Controversial Football Association chairman Greg Clarke has resigned. The decision comes after much criticism over "unacceptable" language he used when referring to black footballers.
Clarke is under fire due to the incident where he used the term "coloured footballers" while speaking about black players, which has caused offence in the community. He used the term while discussing the racist abuse faced by players on social media in a video conference with the Department for Digital, Culture, Media and Sport (DCMS). He had appeared at the meeting to also discuss a potential bailout of Premier League clubs.
"We can confirm that Greg Clarke has stepped down from his role as our chairman," said an FA statement, as quoted by the BBC. The statement also confirmed that "Peter McCormick will step into the role as interim FA chairman with immediate effect and the FA Board will begin the process of identifying and appointing a new chair in due course."
Clarke reportedly admitted that his words were a "disservice to our game." Among the other controversial views that the disgraced chairman had shared involves gay players, whom he said are making a "life choice."
While speaking about the reasons why there is a significantly higher number of South Asians than Afro-Caribbeans in the FA's IT department, Clarke caused even more people to be offended when he said "they have different career interests." The statement is seen by equality advocates as a "lazy racist stereotypes about South Asians and their career choices"
Clarke also received criticism from Members of Parliament Kevin Brennan and Alex Davies-Jones, who said that the former FA chairman's words were "abhorrent" and did not encourage inclusion.
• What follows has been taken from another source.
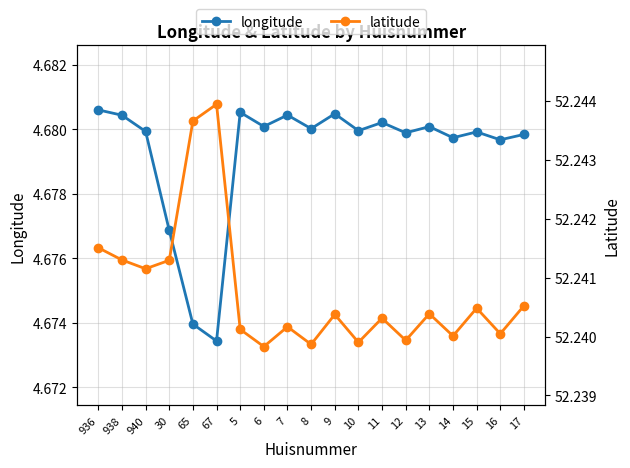

Which series changed the most between 6 and 16?

longitude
In a statement confirming his resignation, Clarke said: "My unacceptable words in front of Parliament were a disservice to our game and to those who watch, play, referee and administer it. This has crystallised my resolve to move on.
"I am deeply saddened that I have offended those diverse communities in football that I and others worked so hard to include."
Clarke however, had earlier been a staunch advocate of the need to attract a more people from diverse backgrounds into the sport.